LAS VEGAS (KLAS) – One year after a motorcyclist was killed in a hit-and-run crash, his family is still hoping for a break in the case.
Ginger Patterson has envisioned her son rolling up to her home on his motorcycle all year.
The back of his red Yamaha is where she said he felt most free after years of installing solar panels. He took his last ride on October 19, 2022.
“I wish I could switch places with my son and let him be here,” Patterson said through tears in her front yard Thursday morning, leaning against her sister Leilani Kaluau for support. “Whoever hit my son, they ruined our lives.”
Tony Tomas – known as “Tommy Boy” and “Hawaii” by family and the local motorcycle community – was 27 years old when Nevada State Police (NSP) said he was hit by a van westbound at the North Durango Drive exit of the 215 freeway in Centennial Hills.
The driver never stopped, no security footage captured the nighttime collision, and police never confirmed witness reports that the van made an unsafe lane change towards Tomas that preceded the crash.
A white van, matching the description witnesses gave to police and last seen in the area of the freeway exit the night of the crash, was seemingly NSP’s only viable lead.
In November 2022, a representative told 8 News Now that “over 100 vans matching the description of the fleeing vehicle” were leads, but none that could positively be identified as the involved vehicle.
“I call B.S.,” Patterson said. “Every other case, they’ve got tons (of security footage). You can’t tell me Vegas has no cameras on those streets.”
On the anniversary of Tomas’ passing, his family said little communication from investigators is making healing harder.
“I probably talked to the investigator twice, and that’s me calling,” Patterson said when asked how frequently investigators have updated her on her son’s case in one year. “They should at least keep us updated, you know? Once a month, ‘I’m sorry, we don’t have—’ not even that. Not even the consideration of that.”
“He’s a minority. Who cares? Or, he’s a rider. Who cares? They’re speed demons.”
Fatal motorcycle crashes similar to Tomas’ have been on the rise in metropolitan Clark County, according to Tawnya Rosenthal, president of Rider SOS Accident Fund.
“We’re seeing a big issue with speed, both on the car drivers and the motorcyclists,” Rosenthal said during a virtual interview Thursday afternoon. “Their injuries are 15 to 20 times greater than say, a car accident because a motorcyclist doesn’t have a surrounding, or what we call a cage, around them if they’re involved in an accident.”

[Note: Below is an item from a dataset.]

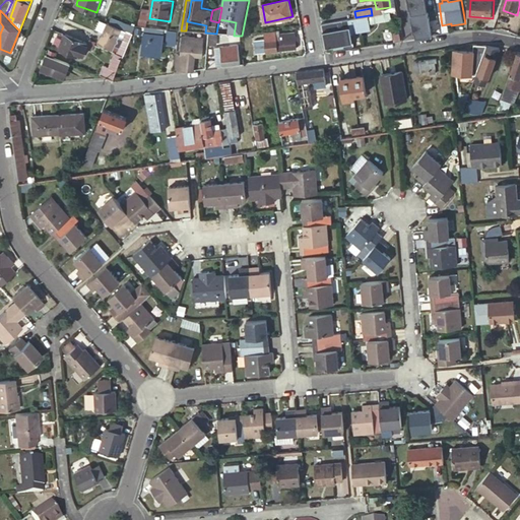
[(147,26),(149,11),(144,10),(141,25),(147,26)]
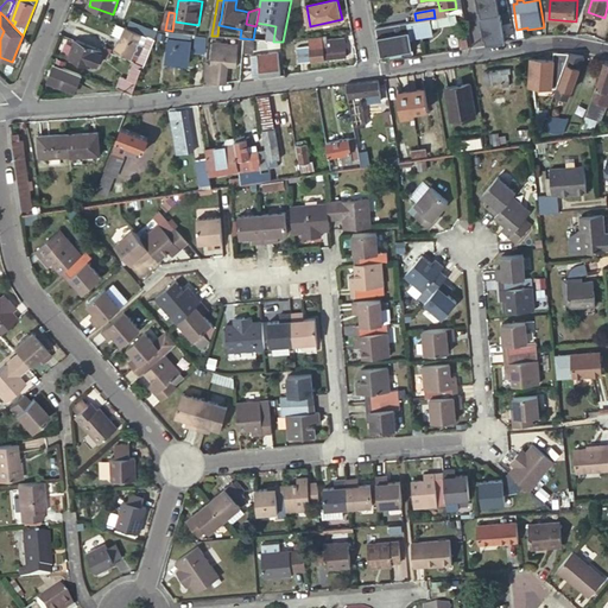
[(5,17),(13,26),(16,21),(12,20),(7,16),(5,17)]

The nonprofit helps to cover living expenses for motorcycle victims as they recover from their injuries, which Rosenthal says is commonly from a couple of months to over a year. In the case of Tomas, the nonprofit offered emotional support and helped organize vigils for “Hawaii.”
Despite an outpour of support from the local biking community – as both a shoulder to cry on and investigators looking for the fleeing car – holding onto hope for answers is driving off.
“All his little nieces and nephews, they still run around the house talking about him, that they dreamed of him,” Kaluau, Tomas’ aunt, said while supporting her sister. “I just pray about it every day, that the person would come forward and turn himself in or herself in.”
“Be accountable for your actions. Just don’t leave somebody to die on the road,” Patterson said through heavy sighs and tearful eyes. “I don’t think we’ll ever get answers, and that’s going to be a lifelong pain and suffering from us.”
NSP confirmed the investigation is ongoing while investigators are still looking for witnesses and evidence, though said there is no further update as of Thursday.
A brigade of motorcyclists plan to ride valley roads up to the location of the crash for an anniversary vigil on Thursday night.